# Records provided
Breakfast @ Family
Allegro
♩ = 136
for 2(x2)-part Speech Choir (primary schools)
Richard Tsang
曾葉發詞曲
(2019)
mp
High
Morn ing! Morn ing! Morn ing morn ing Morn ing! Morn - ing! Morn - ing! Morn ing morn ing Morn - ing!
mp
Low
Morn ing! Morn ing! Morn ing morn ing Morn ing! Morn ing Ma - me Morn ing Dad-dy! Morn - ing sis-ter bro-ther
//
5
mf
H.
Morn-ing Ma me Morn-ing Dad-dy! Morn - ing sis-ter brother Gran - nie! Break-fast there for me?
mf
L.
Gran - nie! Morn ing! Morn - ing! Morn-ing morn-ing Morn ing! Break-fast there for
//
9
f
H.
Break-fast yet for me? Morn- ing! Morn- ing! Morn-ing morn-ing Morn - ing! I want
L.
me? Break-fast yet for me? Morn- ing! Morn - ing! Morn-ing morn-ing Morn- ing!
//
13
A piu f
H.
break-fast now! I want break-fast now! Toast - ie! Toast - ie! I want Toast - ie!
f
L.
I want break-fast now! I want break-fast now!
--
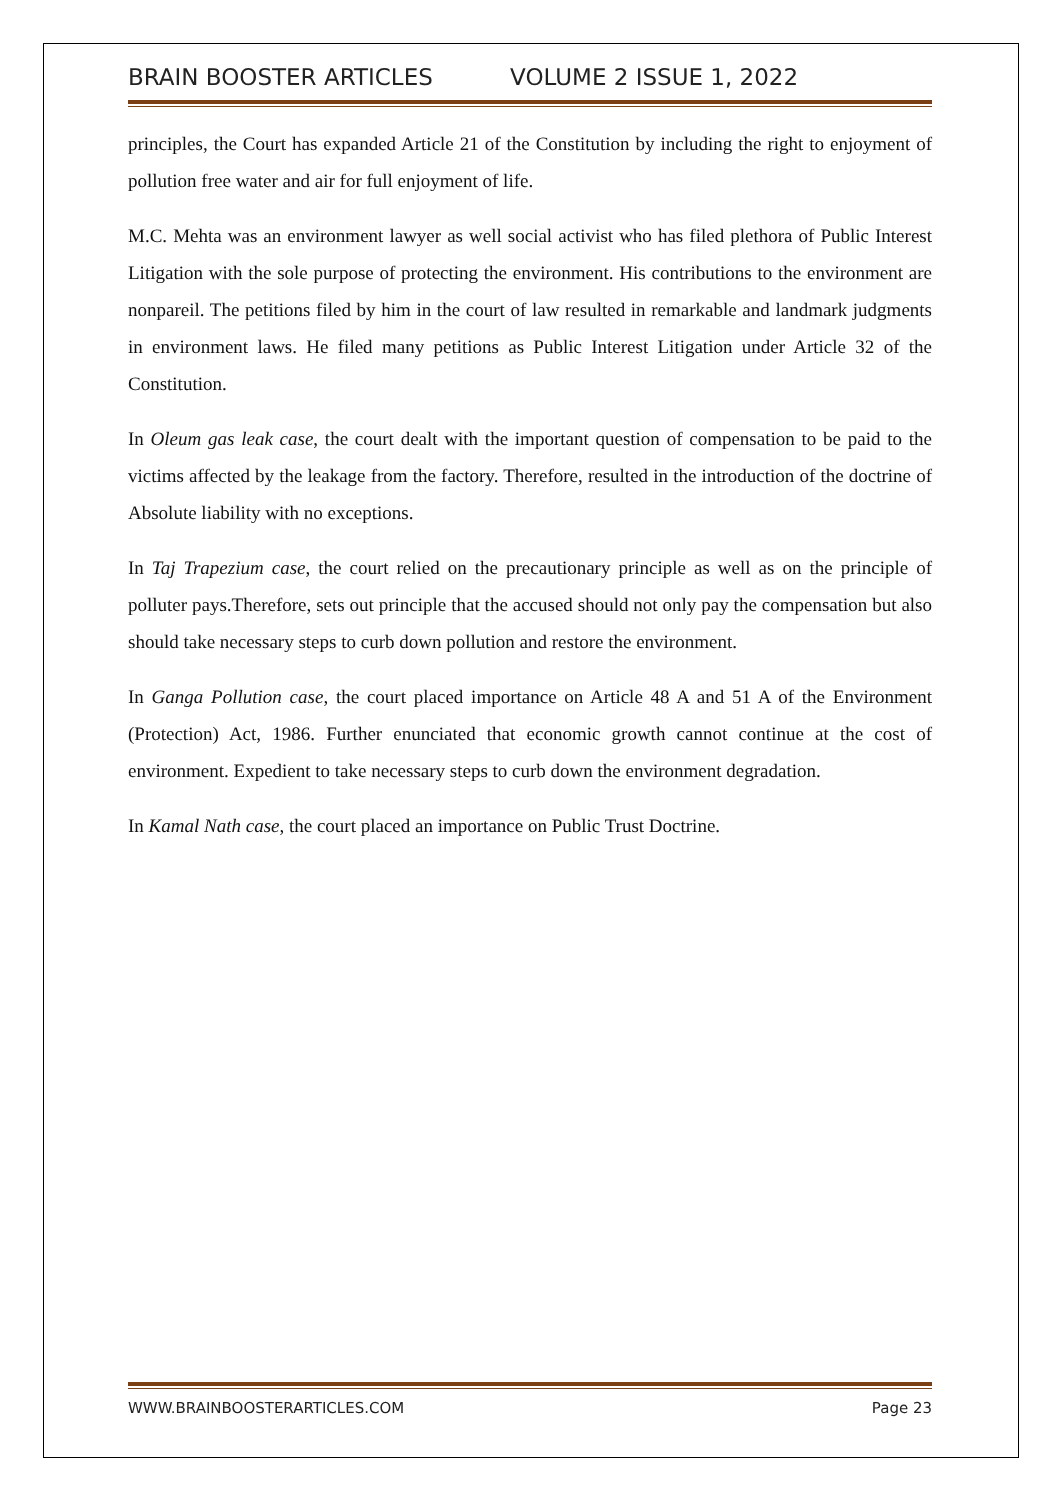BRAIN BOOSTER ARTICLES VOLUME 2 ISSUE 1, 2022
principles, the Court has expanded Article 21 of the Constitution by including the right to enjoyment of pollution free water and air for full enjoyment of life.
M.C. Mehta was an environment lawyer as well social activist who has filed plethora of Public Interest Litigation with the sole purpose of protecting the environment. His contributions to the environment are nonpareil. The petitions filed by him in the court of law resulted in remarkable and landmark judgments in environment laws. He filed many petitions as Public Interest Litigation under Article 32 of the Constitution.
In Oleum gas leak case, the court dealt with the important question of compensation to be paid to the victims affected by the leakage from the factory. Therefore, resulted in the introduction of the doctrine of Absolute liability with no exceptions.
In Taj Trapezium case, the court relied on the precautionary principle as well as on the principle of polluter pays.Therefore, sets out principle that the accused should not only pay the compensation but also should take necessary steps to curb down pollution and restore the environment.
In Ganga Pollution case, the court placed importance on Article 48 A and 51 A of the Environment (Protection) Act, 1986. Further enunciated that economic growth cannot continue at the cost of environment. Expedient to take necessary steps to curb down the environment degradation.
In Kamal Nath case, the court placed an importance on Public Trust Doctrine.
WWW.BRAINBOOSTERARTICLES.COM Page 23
==
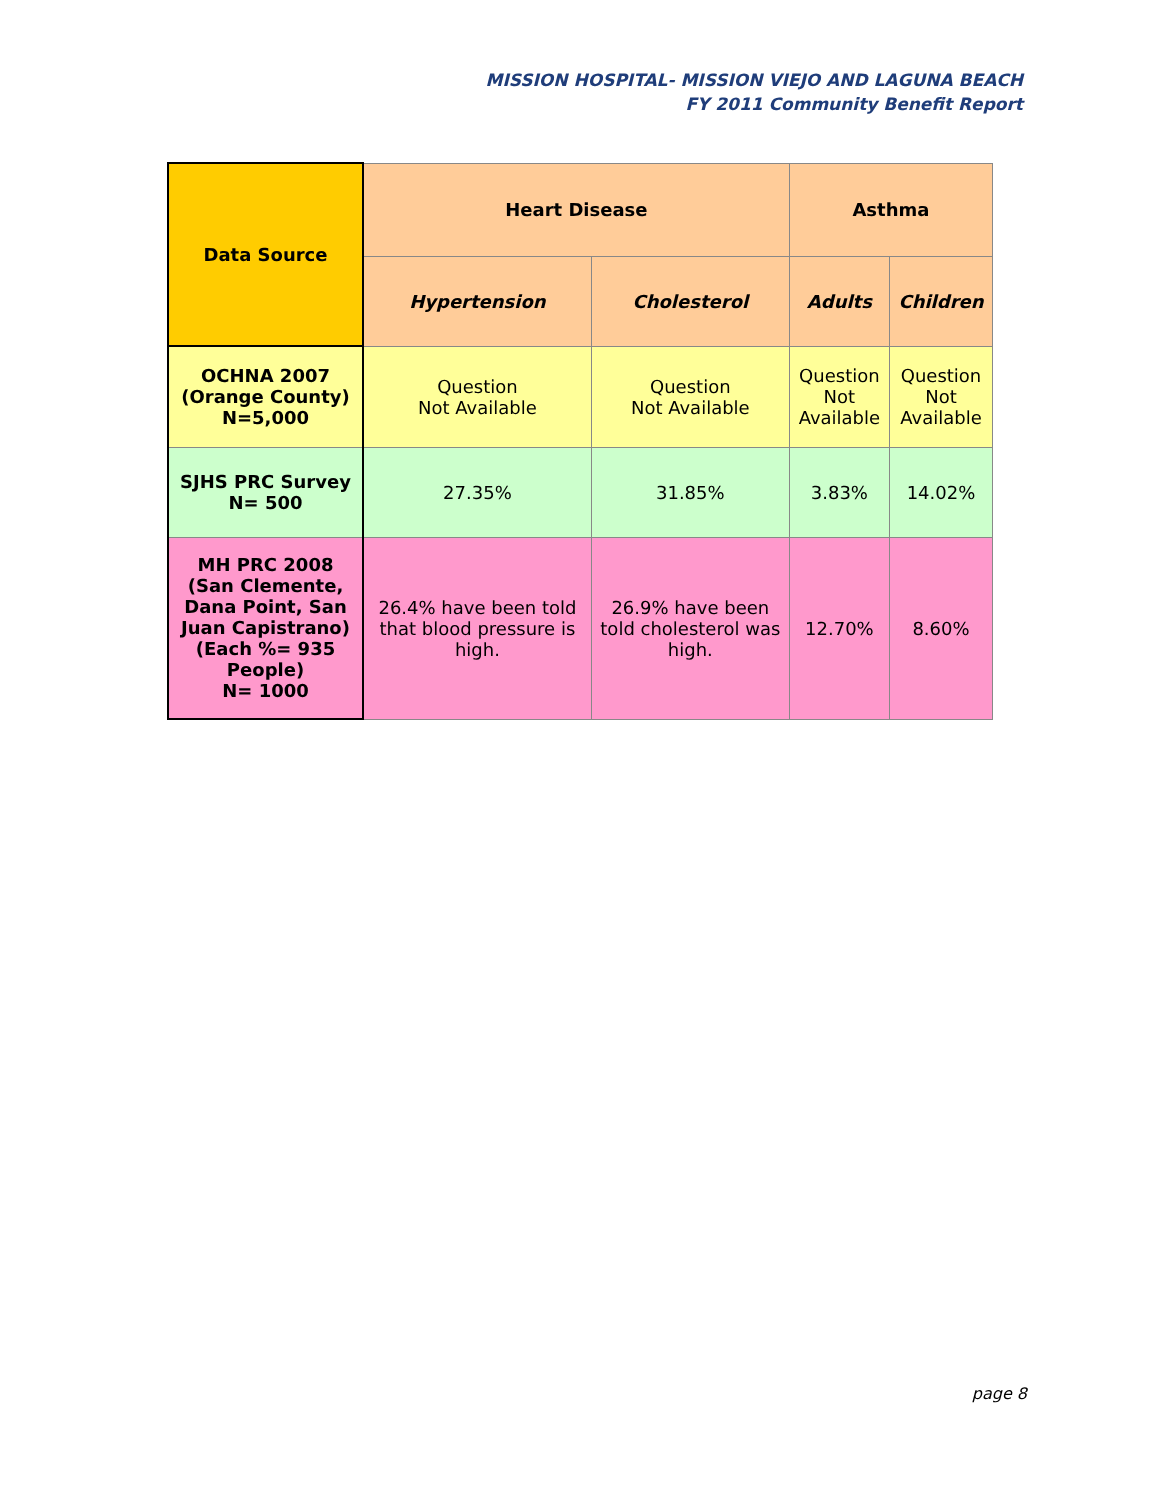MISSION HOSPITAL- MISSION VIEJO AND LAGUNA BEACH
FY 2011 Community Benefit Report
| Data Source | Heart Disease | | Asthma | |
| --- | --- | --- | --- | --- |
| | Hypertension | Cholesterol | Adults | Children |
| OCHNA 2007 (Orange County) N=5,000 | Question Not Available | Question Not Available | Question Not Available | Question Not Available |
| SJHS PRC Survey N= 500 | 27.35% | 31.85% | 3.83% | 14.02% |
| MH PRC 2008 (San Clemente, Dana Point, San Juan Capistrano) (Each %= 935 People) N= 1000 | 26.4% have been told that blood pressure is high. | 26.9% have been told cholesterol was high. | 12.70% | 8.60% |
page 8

# Problem description
As listed above, the lines from the line with "M.C. Mehta was" to the line with "In Taj Trapezium" are to be echoed exactly, with both ends included and nothing added.

# Exercise response
M.C. Mehta was an environment lawyer as well social activist who has filed plethora of Public Interest Litigation with the sole purpose of protecting the environment. His contributions to the environment are nonpareil. The petitions filed by him in the court of law resulted in remarkable and landmark judgments in environment laws. He filed many petitions as Public Interest Litigation under Article 32 of the Constitution.
In Oleum gas leak case, the court dealt with the important question of compensation to be paid to the victims affected by the leakage from the factory. Therefore, resulted in the introduction of the doctrine of Absolute liability with no exceptions.
In Taj Trapezium case, the court relied on the precautionary principle as well as on the principle of polluter pays.Therefore, sets out principle that the accused should not only pay the compensation but also should take necessary steps to curb down pollution and restore the environment.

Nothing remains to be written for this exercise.